If you live in the DC area, you know the trouble this scenario poses for getting to those two lots. If you’re not familiar with our roads, let me give you a plausible scenario for the drive.
If you’re coming down I-70 from points north, you’re much better off. You will encounter some traffic, but you are going to avoid most of it.
If you coming from points south or east, which the vast majority will, you will likely be taking the Beltway. If you are doing so on either Saturday or Sunday, the traffic should not be too bad. But for Thursday and Friday, and the practice rounds on Monday, Tuesday, and Wednesday, you will have to deal with Washington’s notorious rush hour traffic.
As I said earlier, for the 1997 Open, they had a satellite parking lot not only at the NOVA campus in Annandale, but also one at Tyson’s Corner. But you won’t be stopping at either of those. Where you will be stopping, or slowing down to a crawl, is the back up that starts on the Inner Loop of the Beltway (north bound towards Tyson Corner) near Braddock Road. When you reach this point, take a deep breath. You’ve still got about 25 miles to the parking lot in Maryland. Estimated time in traffic – one hour and ten minutes.
While you are enduring this long journey, you’re going to encounter two disheartening moments. Once you’re past the American Legion Bridge, which crosses over the Potomac, you will pass by River Road. Dream, dream, if you only had a little angel who could drop you off at the course, or if you know someone who lives in the vicinity.
Pressing on, you are now arriving at the I-270/Beltway split. (Stay in the left two lanes). One mile ahead is Democracy Boulevard, and time for another big sigh. For some of the past tournaments, officials arranged satellite parking there at the Marriott HQ parking lot on Fernwood Road. Worked well because that location is only about three miles from the course. But no such luck this time, and oh, by the way, it’s another eight miles to the parking lots.

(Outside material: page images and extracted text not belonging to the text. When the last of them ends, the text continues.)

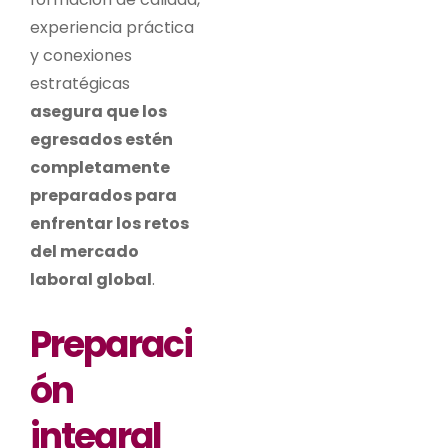
experiencia práctica
y conexiones
estratégicas
asegura que los
egresados estén
completamente
preparados para
enfrentar los retos
del mercado
laboral global
.
Preparaci
ón
integral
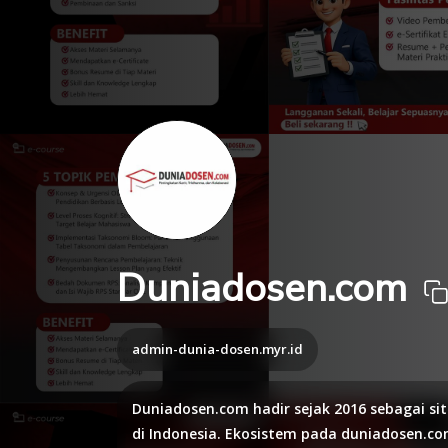
Duniadosen.com
admin-dunia-dosen.myr.id
Duniadosen.com hadir sejak 2016 sebagai si
di Indonesia. Ekosistem pada duniadosen.co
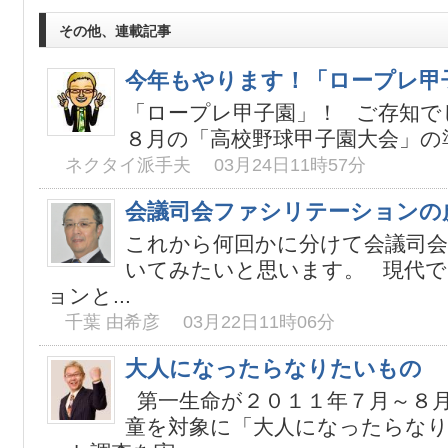
その他、連載記事
今年もやります！「ロープレ甲
「ロープレ甲子園」！ ご存知で
８月の「高校野球甲子園大会」の準
ネクタイ派手夫 03月24日11時57分
会議司会ファシリテーションの
これから何回かに分けて会議司
いてみたいと思います。 現代
ョンと...
千葉 由希彦 03月22日11時06分
大人になったらなりたいもの
第一生命が２０１１年７月～８
童を対象に「大人になったらな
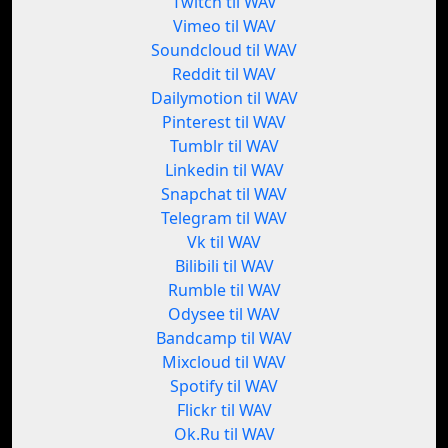
Twitch til WAV
Vimeo til WAV
Soundcloud til WAV
Reddit til WAV
Dailymotion til WAV
Pinterest til WAV
Tumblr til WAV
Linkedin til WAV
Snapchat til WAV
Telegram til WAV
Vk til WAV
Bilibili til WAV
Rumble til WAV
Odysee til WAV
Bandcamp til WAV
Mixcloud til WAV
Spotify til WAV
Flickr til WAV
Ok.Ru til WAV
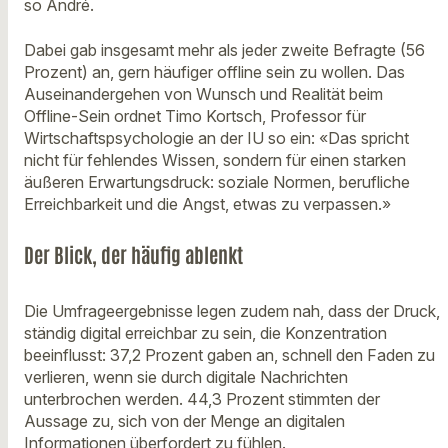
so André.
Dabei gab insgesamt mehr als jeder zweite Befragte (56
Prozent) an, gern häufiger offline sein zu wollen. Das
Auseinandergehen von Wunsch und Realität beim
Offline-Sein ordnet Timo Kortsch, Professor für
Wirtschaftspsychologie an der IU so ein: «Das spricht
nicht für fehlendes Wissen, sondern für einen starken
äußeren Erwartungsdruck: soziale Normen, berufliche
Erreichbarkeit und die Angst, etwas zu verpassen.»
Der Blick, der häufig ablenkt
Die Umfrageergebnisse legen zudem nah, dass der Druck,
ständig digital erreichbar zu sein, die Konzentration
beeinflusst: 37,2 Prozent gaben an, schnell den Faden zu
verlieren, wenn sie durch digitale Nachrichten
unterbrochen werden. 44,3 Prozent stimmten der
Aussage zu, sich von der Menge an digitalen
Informationen überfordert zu fühlen.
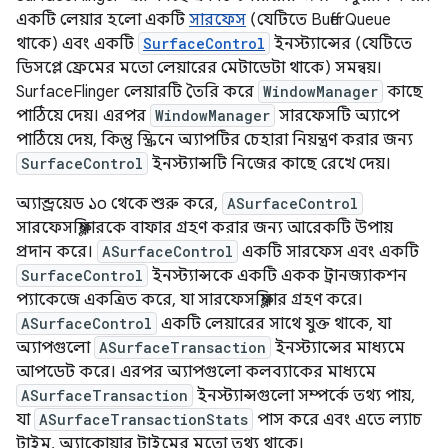
একটি লেয়ার হলো একটি
সারফেস
(যেটিতে BufferQueue
থাকে) এবং একটি
SurfaceControl
ইনস্ট্যান্সের (যেটিতে
ডিসপ্লে ফ্রেমের মতো লেয়ারের মেটাডেটা থাকে) সমন্বয়।
SurfaceFlinger লেয়ারটি তৈরি করে
WindowManager
কাছে
পাঠিয়ে দেয়। এরপর
WindowManager
সারফেসটি অ্যাপে
পাঠিয়ে দেয়, কিন্তু স্ক্রিনে অ্যাপটির চেহারা নিয়ন্ত্রণ করার জন্য
SurfaceControl
ইনস্ট্যান্সটি নিজের কাছে রেখে দেয়।
অ্যান্ড্রয়েড ১০ থেকে শুরু করে,
ASurfaceControl
সারফেসফ্লিঙ্গারকে বাফার গ্রহণ করার জন্য আরেকটি উপায়
প্রদান করে।
ASurfaceControl
একটি সারফেস এবং একটি
SurfaceControl
ইনস্ট্যান্সকে একটি একক ট্রানজ্যাকশন
প্যাকেজে একত্রিত করে, যা সারফেসফ্লিঙ্গার গ্রহণ করে।
ASurfaceControl
একটি লেয়ারের সাথে যুক্ত থাকে, যা
অ্যাপগুলো
ASurfaceTransaction
ইনস্ট্যান্সের মাধ্যমে
আপডেট করে। এরপর অ্যাপগুলো কলব্যাকের মাধ্যমে
ASurfaceTransaction
ইনস্ট্যান্সগুলো সম্পর্কে তথ্য পায়,
যা
ASurfaceTransactionStats
পাস করে এবং এতে ল্যাচ
টাইম, অ্যাকোয়ার টাইমের মতো তথ্য থাকে।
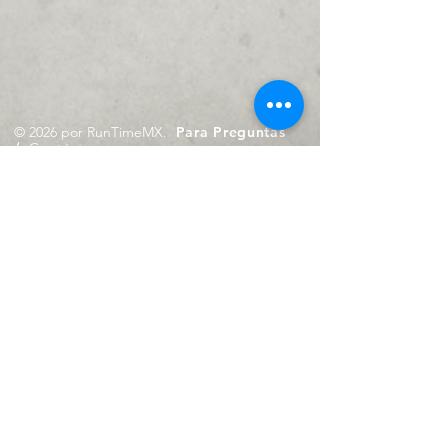
© 2026 por RunTimeMX.
Para Preguntas
/
Contáctanos en
contacto@runtimemx.com
Rio Piaxtla, 21, Real del Moral,
Iztapalapa, CDMX, CP: 09010
De Martes a Domingo
de 10:00 hrs. a 18:00 hrs.
Cel.
23 8275 4172
Cel.
55 4029 0008
contacto@runtimemx.com
Aviso de Privacidad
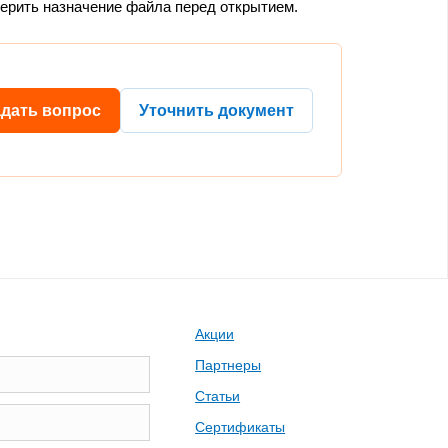
верить назначение файла перед открытием.
адать вопрос
Уточнить документ
Акции
Партнеры
Статьи
Сертификаты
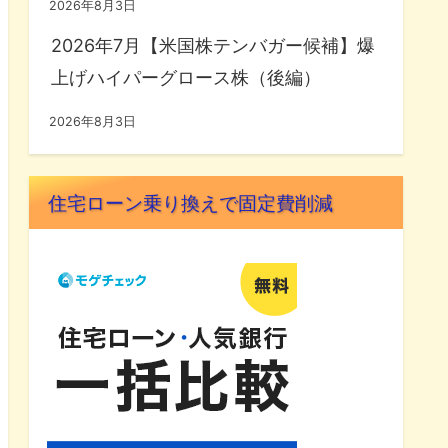
2026年8月3日
2026年7月【米国株テンバガー候補】爆
上げハイパーグロース株（後編）
2026年8月3日
住宅ローン乗り換えで固定費削減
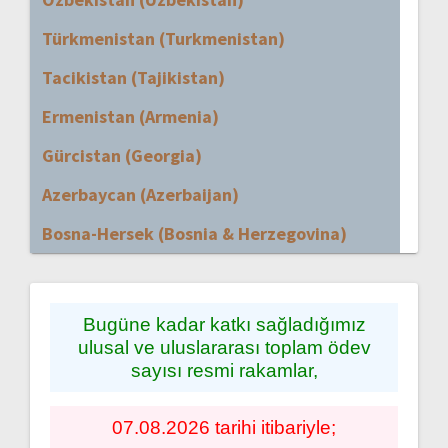
Türkmenistan (Turkmenistan)
Tacikistan (Tajikistan)
Ermenistan (Armenia)
Gürcistan (Georgia)
Azerbaycan (Azerbaijan)
Bosna-Hersek (Bosnia & Herzegovina)
Bugüne kadar katkı sağladığımız
ulusal ve uluslararası toplam ödev
sayısı resmi rakamlar,
07.08.2026 tarihi itibariyle;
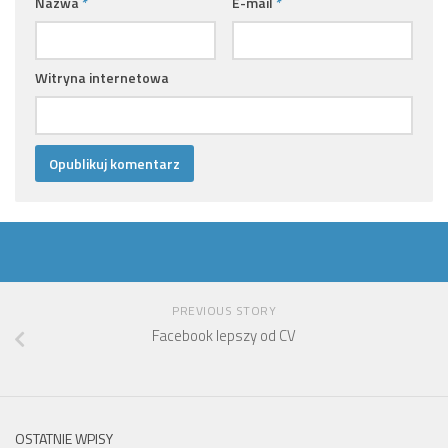
Nazwa
*
E-mail
*
Witryna internetowa
PREVIOUS STORY
Facebook lepszy od CV
OSTATNIE WPISY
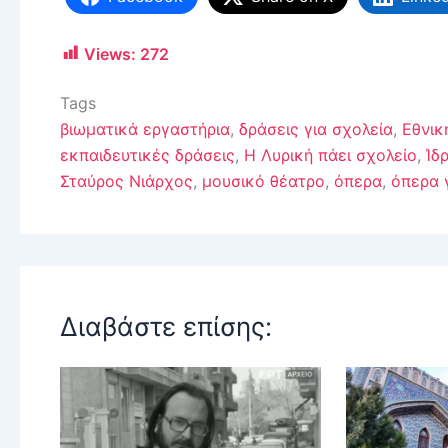
Views:
272
Tags
βιωματικά εργαστήρια
,
δράσεις για σχολεία
,
Εθνικ
εκπαιδευτικές δράσεις
,
Η Λυρική πάει σχολείο
,
Ίδ
Σταύρος Νιάρχος
,
μουσικό θέατρο
,
όπερα
,
όπερα γ
Διαβάστε επίσης:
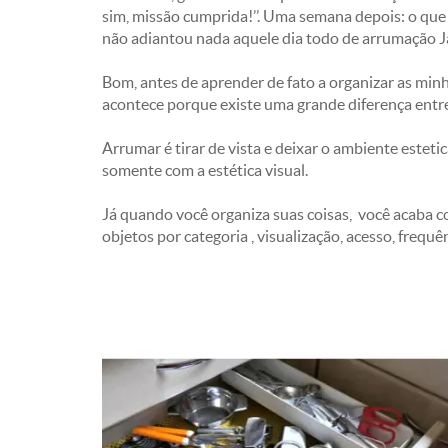
sim, missão cumprida!’’. Uma semana depois: o que
não adiantou nada aquele dia todo de arrumação J
Bom, antes de aprender de fato a organizar as minh
acontece porque existe uma grande diferença entre
Arrumar é tirar de vista e deixar o ambiente estet
somente com a estética visual.
Já quando você organiza suas coisas, você acaba c
objetos por categoria , visualização, acesso, frequ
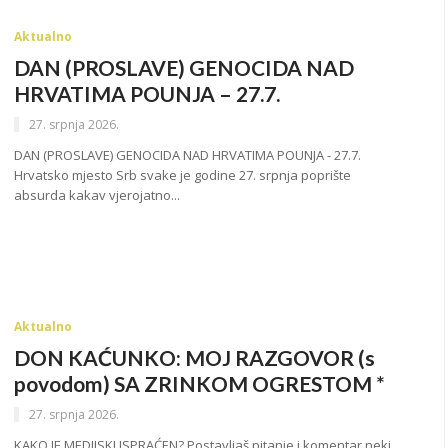
Aktualno
DAN (PROSLAVE) GENOCIDA NAD
HRVATIMA POUNJA – 27.7.
27. srpnja 2026.
DAN (PROSLAVE) GENOCIDA NAD HRVATIMA POUNJA - 27.7.
Hrvatsko mjesto Srb svake je godine 27. srpnja poprište
absurda kakav vjerojatno...
Aktualno
DON KAĆUNKO: MOJ RAZGOVOR (s
povodom) SA ZRINKOM OGRESTOM *
27. srpnja 2026.
KAKO JE MEDIJSKI ISPRAĆEN? Postavljaš pitanje i komentar neki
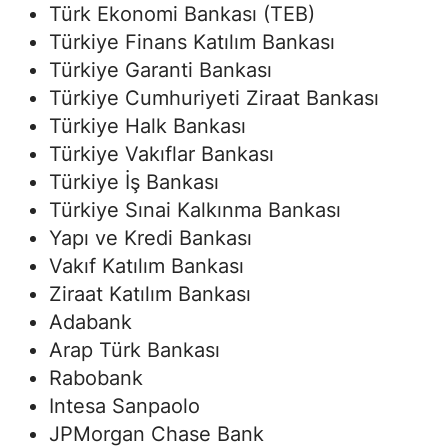
Türk Ekonomi Bankası (TEB)
Türkiye Finans Katılım Bankası
Türkiye Garanti Bankası
Türkiye Cumhuriyeti Ziraat Bankası
Türkiye Halk Bankası
Türkiye Vakıflar Bankası
Türkiye İş Bankası
Türkiye Sınai Kalkınma Bankası
Yapı ve Kredi Bankası
Vakıf Katılım Bankası
Ziraat Katılım Bankası
Adabank
Arap Türk Bankası
Rabobank
Intesa Sanpaolo
JPMorgan Chase Bank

Ok, you passed the endurance test, finally reaching the Crown Farm North Lot in Gaithersburg. The stress of driving on the traffic-choked Beltway and 270 Spur is over, but now you have to deal with another psychological blow. The course is on River Road, so you’re backtracking all those miles. Yes, I agree, we took Panama away from General Noriega in less time.
Given that prior golf tournaments at TPC Avenel and Congressional had those closer parking lots, I was very puzzled by the USGA’s transportation plan. I called and talked to one of their management officials yesterday. The planners, he said, did consider the Annandale and Tyson’s Corner parking lot options, but they were concerned the buses would get caught up in the back ups on that portion of the Beltway.
That’s a valid concern, but if all those patrons drive, they will encounter the same delays, and the Beltway traffic will be all that much worse off.
The official also said that patrons with a ticket have an additional option of parking at Dulles. That’s fine if you live in that part of Northern Virginia. From our house here in Alexandria, however, Dulles is about a 45-minute drive, and heads away from the golf course. And there’s still the long bus drive to the course.
In his column at the Washington Post on Tuesday, Thomas Boswell wrote about the U.S. Open coming here. He praised the tournament, saying,
In my lifetime, my favorite big-time sports experience in Washington has been the U.S. Open at Congressional Country Club.
He also addresses the problem of traffic and getting to the course. He quotes USGA Executive Director Mike Davis as saying,
“You wonder, Jeez, is this traffic and parking going to work? And we’re still not sure here in D.C.”
In another piece, Davis said,
“We’re crossing our fingers on traffic and parking.”
The U.S. Open is always a great experience. The pros display their many talents, including hitting mighty long drives. Unfortunately, it appears that duffers like you and I will have to take a long drive to get to the tournament. What a shame.